Incidentally I have just run across a document which has one picture in the PicturesTable but which is seemingly not referenced from any CharacterRun -- despite being visible when opening the document in Word.  This may be another way to hide a pic in a character run so I'm still trying to figure it out, but it does indicate that the workaround I posted won't necessarily catch all images.  Maybe the trick is to use getAllPictures() plus my workaround, and somehow remove duplicates between the two.
Comment 8 Trejkaz (pen name) 2009-03-11 22:20:00 UTC
Looking at the current trunk version (and the slightly older version we're running) it seems that half of my workaround (rewritten) ended up becoming the current version of getAllPictures().
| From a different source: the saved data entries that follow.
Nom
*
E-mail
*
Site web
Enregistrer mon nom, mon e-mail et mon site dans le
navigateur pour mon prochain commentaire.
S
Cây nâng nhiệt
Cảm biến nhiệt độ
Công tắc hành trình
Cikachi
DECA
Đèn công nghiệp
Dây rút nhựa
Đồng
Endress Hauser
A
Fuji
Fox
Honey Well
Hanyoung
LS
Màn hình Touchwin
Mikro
The only inconsistency is that the rewrite in the POI version results in it returning the same image multiple times (as it's no longer building the map to keep track of this.)
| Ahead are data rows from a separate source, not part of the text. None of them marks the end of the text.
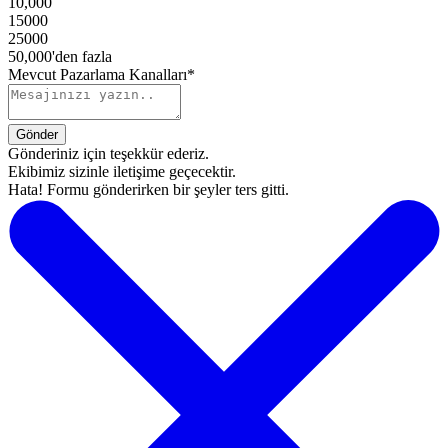
10,000
15000
25000
50,000'den fazla
Mevcut Pazarlama Kanalları*
Gönderiniz için teşekkür ederiz.
Ekibimiz sizinle iletişime geçecektir.
Hata! Formu gönderirken bir şeyler ters gitti.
I'm not sure whether I should (a) modify POI so that it removes the duplicates and submit that up, or (b) add some method to Picture so that I can de-duplicate myself from the outside, and then submit that smaller modification up.

Obviously I'm leaning toward (a) but since it seems like the duplicate removal was intentionally removed from the code, perhaps (b) is the better option?
Comment 9 Trejkaz (pen name) 2009-03-22 15:57:24 UTC
Setting to NEW in case the NEEDINFO state was responsible for the lack of responses.




BTW, I have noticed something minor, which is that "sometimes" it will return images of length 4, which can be safely ignored.  This appears to occur when you insert a HR or some other picture which ends up being stored as Escher, although I haven't yet managed to prove this.

This might account for what some people have seen (including one who mailed me directly) where a document with only one pic in it returns more than one from this method.
Comment 10 Trejkaz (pen name) 2009-04-07 18:56:55 UTC
Created attachment 23456 [details]
hwpf-embedded-image-in-header.doc

Here's a file where HWPF still appears to not find the embedded image.  I culled all the text from it and re-saved it using Word 2003, and it still causes the same problem.
Comment 11 Trejkaz (pen name) 2009-04-07 18:58:03 UTC
Test case:

    @Test
    public void testLostEmbeddedImage() throws Exception
    {
        File file = new File("hwpf-embedded-image-in-header.doc");
        HWPFDocument doc = new HWPFDocument(new POIFSFileSystem(new FileInputStream(file)));

        List<?> pics = doc.getPicturesTable().getAllPictures();
        assertEquals("Should be 1 picture", 1, pics.size());

        // In case POI happens to have a utility like this:
        //Picture pic = (Picture) pics.get(0);
        //assertDigestEquals("Wrong content", "0f36cd9f60222d978b205d891008f4a8", pic.getContent());
    }
Comment 12 Sławomir Mycka 2009-04-09 06:44:48 UTC
I've added new bug in getPictureTable() maybe somebody could look at it by the way:
http://issues.apache.org/bugzilla/show_bug.cgi?id=46981
Comment 13 Trejkaz (pen name) 2009-10-05 18:08:19 UTC
These now work correctly as of POI 3.5 FINAL:
  hwpf-embedded-image-in-header
  four-images.doc

I will mark the bug RESOLVED FIXED for this reason.  I have a new file which fails in a similar way but I suspect it's actually an unrelated issue so I will raise a new bug for it.